• _WORK ORDER_
Search the data for "Left". Return each matching line.

Pose landmark coordinates
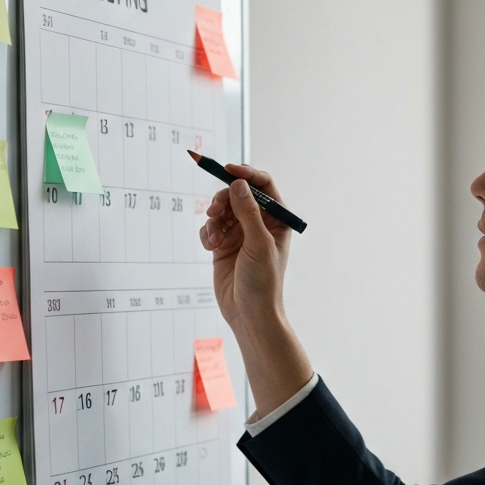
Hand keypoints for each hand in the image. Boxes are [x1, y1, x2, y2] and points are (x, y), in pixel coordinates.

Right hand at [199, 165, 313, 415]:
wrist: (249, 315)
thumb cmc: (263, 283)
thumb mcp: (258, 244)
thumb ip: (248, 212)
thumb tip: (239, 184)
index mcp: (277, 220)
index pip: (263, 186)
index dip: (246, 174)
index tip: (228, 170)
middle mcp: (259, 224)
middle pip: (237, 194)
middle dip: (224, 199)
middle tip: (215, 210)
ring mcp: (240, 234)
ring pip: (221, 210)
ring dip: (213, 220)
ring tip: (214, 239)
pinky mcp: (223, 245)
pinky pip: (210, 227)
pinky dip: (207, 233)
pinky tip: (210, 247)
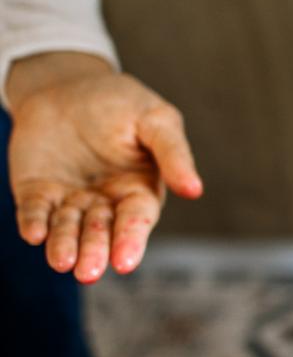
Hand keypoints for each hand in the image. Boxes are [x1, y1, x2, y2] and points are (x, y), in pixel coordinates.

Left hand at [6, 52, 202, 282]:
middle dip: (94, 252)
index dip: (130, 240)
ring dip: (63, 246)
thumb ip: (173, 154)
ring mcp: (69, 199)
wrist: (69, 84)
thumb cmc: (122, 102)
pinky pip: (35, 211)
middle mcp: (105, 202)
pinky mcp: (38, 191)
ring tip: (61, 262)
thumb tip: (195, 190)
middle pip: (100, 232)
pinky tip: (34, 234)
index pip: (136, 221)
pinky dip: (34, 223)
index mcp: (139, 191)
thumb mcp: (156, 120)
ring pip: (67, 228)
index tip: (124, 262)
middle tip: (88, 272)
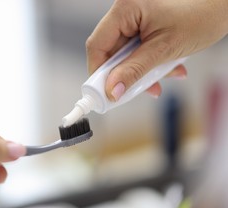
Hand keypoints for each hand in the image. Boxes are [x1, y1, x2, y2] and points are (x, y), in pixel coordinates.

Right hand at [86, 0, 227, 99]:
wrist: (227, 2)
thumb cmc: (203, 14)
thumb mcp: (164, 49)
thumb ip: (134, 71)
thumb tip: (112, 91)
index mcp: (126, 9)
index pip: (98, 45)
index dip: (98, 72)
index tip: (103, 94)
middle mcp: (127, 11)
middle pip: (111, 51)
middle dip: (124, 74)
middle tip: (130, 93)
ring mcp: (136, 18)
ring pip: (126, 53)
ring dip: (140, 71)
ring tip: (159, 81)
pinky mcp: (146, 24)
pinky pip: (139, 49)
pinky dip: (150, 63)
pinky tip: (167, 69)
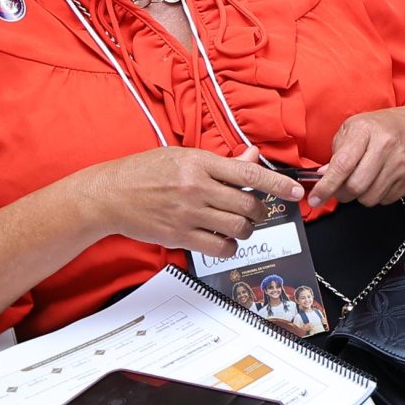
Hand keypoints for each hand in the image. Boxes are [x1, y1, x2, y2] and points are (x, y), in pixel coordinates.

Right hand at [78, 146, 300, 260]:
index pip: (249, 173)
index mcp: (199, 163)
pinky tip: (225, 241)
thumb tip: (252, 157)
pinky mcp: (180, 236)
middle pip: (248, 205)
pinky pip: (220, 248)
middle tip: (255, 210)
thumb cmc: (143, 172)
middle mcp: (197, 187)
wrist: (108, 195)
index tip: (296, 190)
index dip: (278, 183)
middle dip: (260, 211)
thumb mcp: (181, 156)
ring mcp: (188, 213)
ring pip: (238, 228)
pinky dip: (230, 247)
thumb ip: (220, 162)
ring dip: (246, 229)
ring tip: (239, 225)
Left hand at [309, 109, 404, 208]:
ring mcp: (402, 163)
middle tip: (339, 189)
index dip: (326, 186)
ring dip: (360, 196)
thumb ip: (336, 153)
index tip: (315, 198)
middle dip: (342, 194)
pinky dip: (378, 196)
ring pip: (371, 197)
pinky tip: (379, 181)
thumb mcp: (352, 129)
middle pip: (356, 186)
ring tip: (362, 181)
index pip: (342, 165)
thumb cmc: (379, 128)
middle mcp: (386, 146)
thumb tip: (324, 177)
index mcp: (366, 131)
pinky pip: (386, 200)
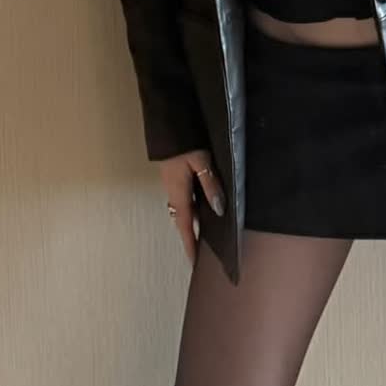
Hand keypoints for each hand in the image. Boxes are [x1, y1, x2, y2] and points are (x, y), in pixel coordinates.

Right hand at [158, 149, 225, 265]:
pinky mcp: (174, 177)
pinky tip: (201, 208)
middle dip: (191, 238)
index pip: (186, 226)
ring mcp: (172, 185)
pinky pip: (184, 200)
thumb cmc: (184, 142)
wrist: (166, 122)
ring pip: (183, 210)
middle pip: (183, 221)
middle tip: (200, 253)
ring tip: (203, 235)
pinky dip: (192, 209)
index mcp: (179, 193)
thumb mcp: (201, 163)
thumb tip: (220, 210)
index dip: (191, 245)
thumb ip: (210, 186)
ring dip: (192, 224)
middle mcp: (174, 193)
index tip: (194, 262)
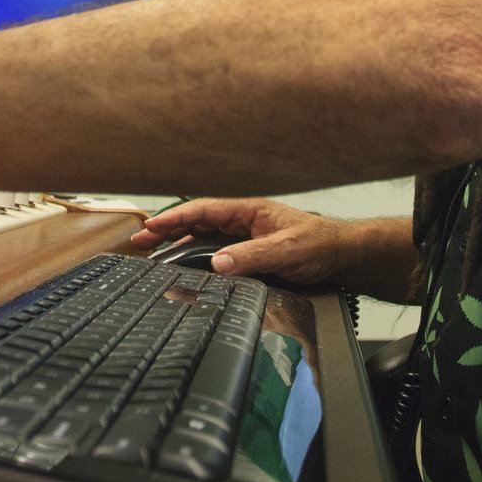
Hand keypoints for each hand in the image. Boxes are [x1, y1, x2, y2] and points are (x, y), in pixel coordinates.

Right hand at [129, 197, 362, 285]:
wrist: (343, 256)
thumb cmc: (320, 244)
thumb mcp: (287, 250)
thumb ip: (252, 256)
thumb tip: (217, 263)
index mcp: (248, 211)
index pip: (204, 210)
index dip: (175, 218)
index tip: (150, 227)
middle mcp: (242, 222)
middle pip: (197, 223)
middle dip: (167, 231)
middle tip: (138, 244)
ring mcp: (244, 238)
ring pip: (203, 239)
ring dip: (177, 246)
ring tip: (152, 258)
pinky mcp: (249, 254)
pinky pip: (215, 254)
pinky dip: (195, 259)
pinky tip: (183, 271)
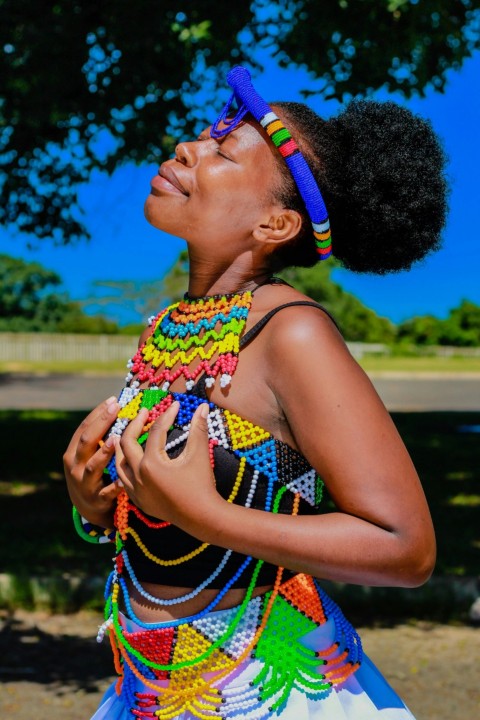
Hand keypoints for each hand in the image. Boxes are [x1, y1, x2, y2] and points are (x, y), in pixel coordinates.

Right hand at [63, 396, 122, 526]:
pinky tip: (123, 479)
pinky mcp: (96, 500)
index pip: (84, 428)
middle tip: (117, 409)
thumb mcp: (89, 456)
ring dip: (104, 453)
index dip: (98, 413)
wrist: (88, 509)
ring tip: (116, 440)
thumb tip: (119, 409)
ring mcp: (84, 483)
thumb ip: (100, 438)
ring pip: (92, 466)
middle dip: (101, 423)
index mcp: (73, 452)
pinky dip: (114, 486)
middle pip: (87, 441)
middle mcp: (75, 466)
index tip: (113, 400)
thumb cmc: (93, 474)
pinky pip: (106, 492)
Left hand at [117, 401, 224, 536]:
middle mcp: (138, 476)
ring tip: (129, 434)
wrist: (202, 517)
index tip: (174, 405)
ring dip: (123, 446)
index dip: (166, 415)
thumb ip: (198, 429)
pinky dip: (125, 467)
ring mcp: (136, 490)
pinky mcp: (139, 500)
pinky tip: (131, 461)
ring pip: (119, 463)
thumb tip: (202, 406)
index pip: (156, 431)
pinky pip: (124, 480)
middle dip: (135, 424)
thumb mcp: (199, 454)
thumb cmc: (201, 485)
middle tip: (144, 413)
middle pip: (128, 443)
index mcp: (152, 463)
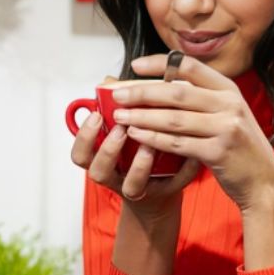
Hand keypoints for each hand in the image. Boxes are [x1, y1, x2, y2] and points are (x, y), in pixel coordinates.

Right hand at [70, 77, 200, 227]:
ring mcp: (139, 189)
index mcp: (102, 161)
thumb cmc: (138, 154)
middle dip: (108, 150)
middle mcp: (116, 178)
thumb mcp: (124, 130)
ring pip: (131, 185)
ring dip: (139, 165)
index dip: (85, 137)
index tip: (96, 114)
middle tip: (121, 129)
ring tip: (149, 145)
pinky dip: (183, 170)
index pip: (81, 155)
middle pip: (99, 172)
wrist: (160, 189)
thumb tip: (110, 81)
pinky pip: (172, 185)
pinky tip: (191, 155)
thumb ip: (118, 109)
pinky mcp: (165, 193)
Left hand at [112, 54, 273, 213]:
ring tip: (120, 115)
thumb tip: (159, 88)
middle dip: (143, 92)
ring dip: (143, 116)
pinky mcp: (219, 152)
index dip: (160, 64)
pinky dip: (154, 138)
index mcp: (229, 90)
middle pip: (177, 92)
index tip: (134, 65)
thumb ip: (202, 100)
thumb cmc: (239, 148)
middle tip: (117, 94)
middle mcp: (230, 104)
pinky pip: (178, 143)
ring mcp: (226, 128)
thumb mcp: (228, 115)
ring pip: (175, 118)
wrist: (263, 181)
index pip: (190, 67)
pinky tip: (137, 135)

--

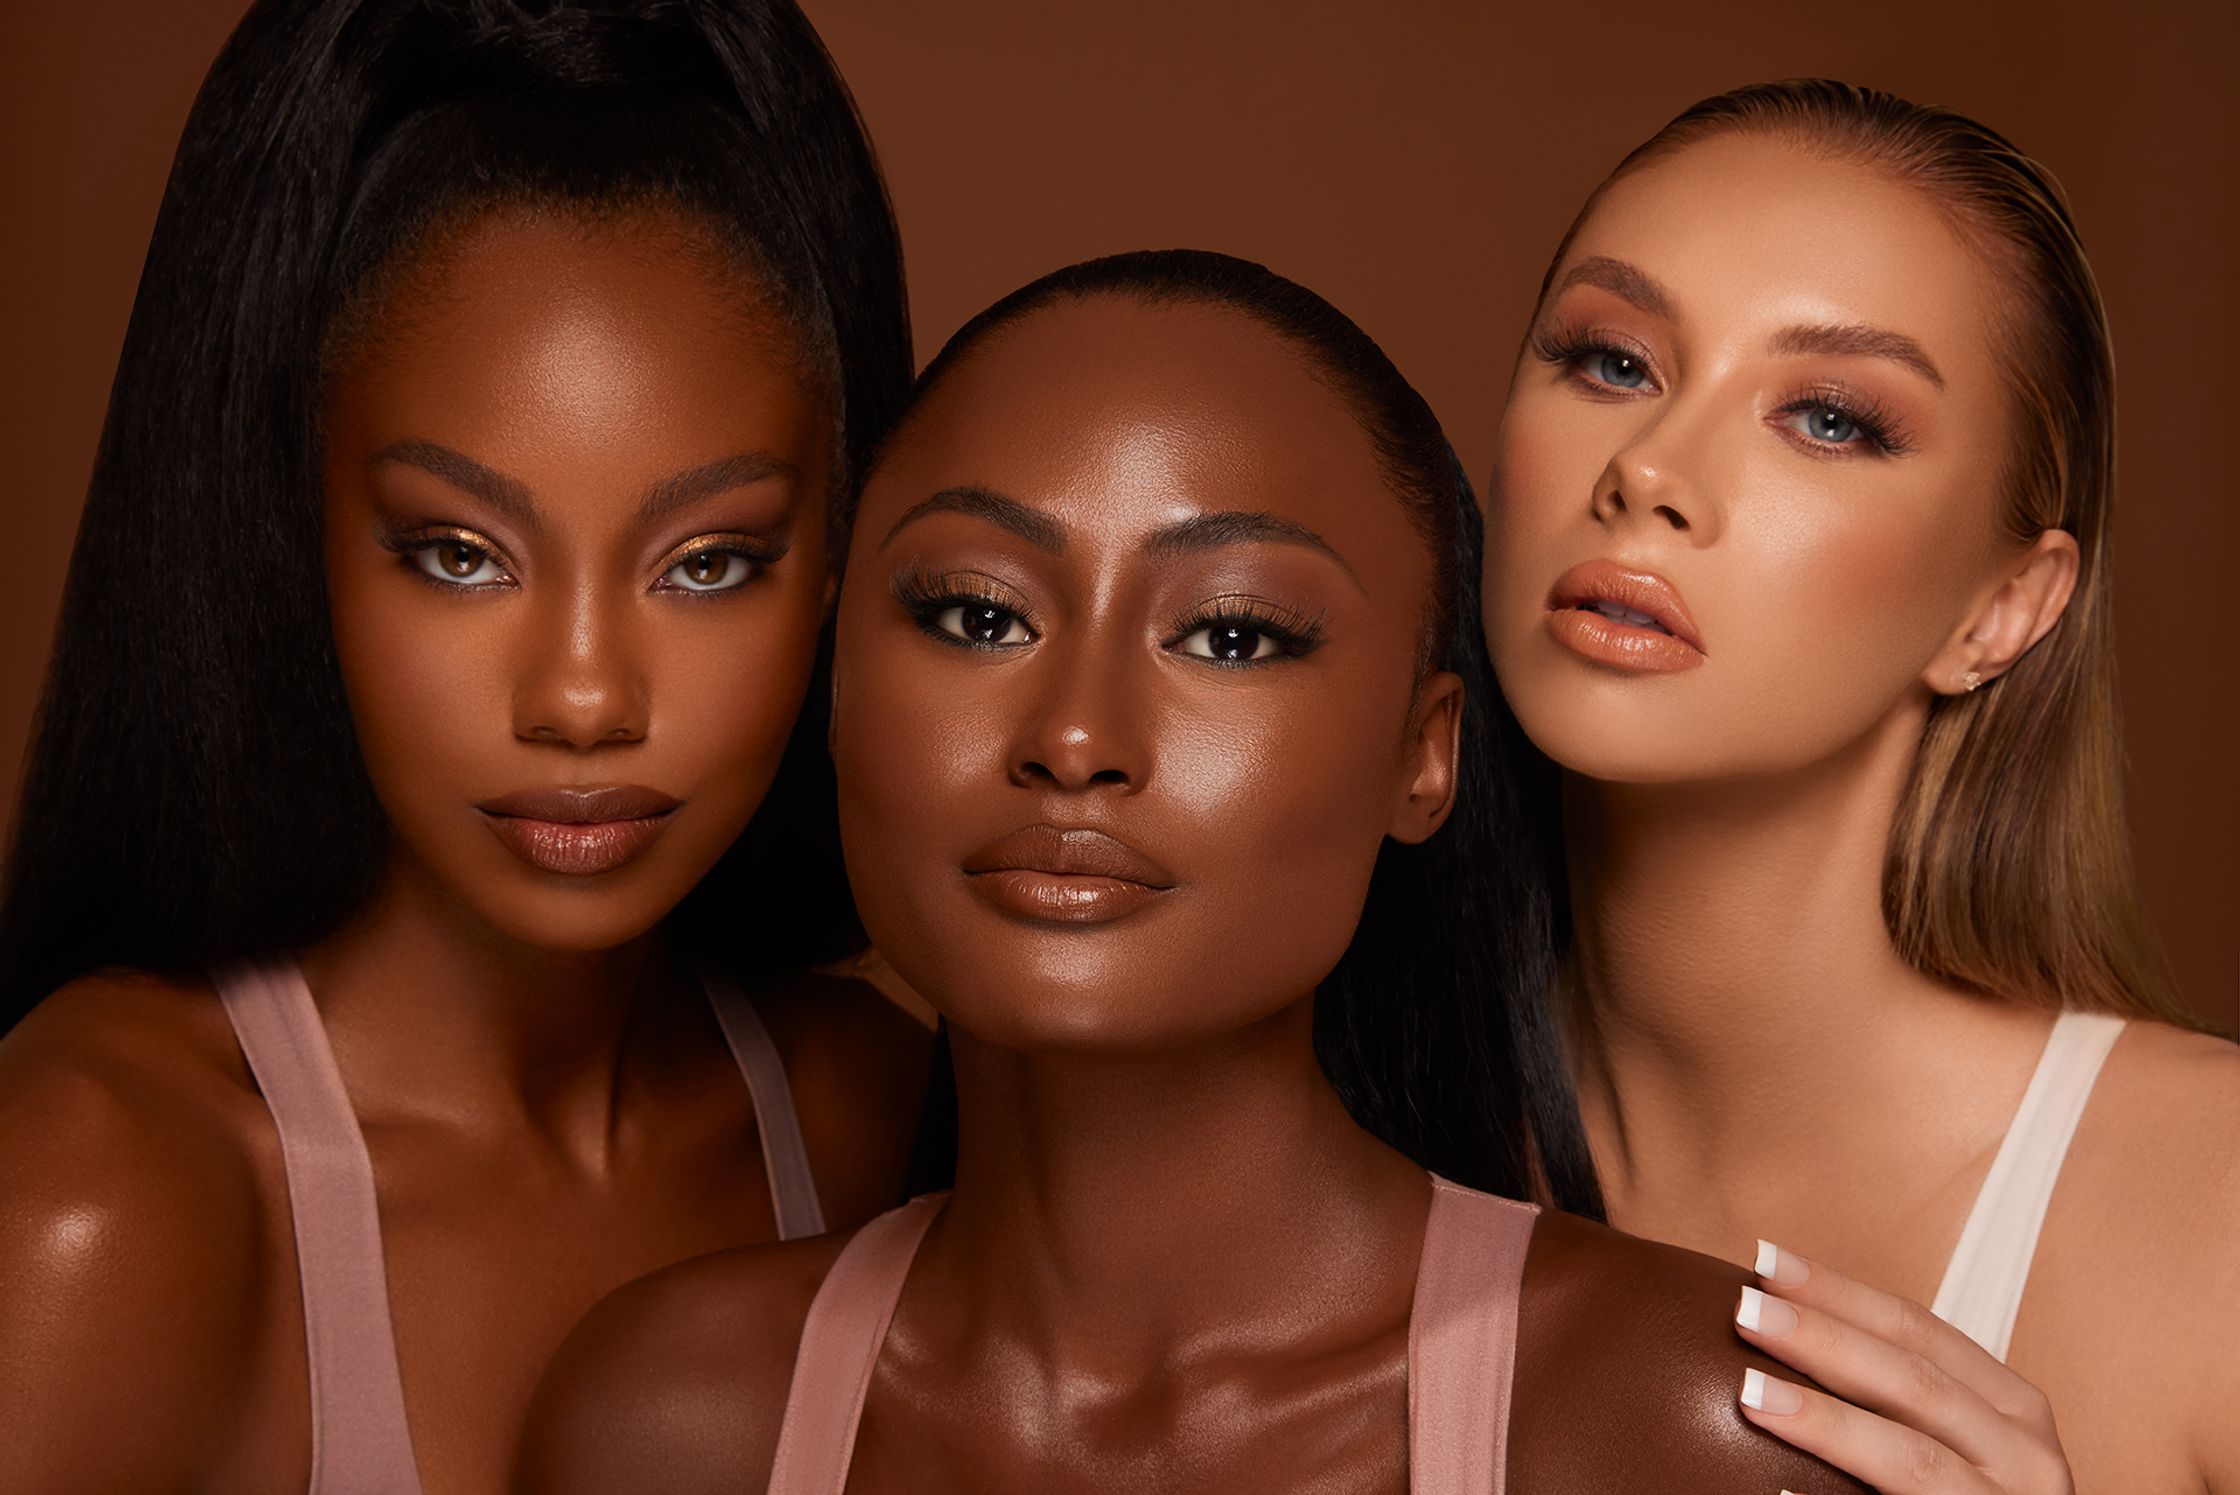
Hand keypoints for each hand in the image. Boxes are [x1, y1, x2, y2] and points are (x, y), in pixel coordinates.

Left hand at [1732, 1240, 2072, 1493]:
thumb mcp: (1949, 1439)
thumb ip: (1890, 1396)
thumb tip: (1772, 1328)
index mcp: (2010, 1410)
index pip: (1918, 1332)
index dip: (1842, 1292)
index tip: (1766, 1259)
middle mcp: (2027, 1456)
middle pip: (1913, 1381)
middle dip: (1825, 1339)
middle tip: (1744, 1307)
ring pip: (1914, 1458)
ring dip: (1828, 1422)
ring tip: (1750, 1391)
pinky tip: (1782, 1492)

• _RESPONSE_
Left hand at [6, 52, 202, 282]:
Left hand at [309, 109, 404, 208]:
Left hand at [117, 401, 224, 536]:
Left hand at [112, 54, 273, 213]:
Left hand at [1732, 1240, 2072, 1493]:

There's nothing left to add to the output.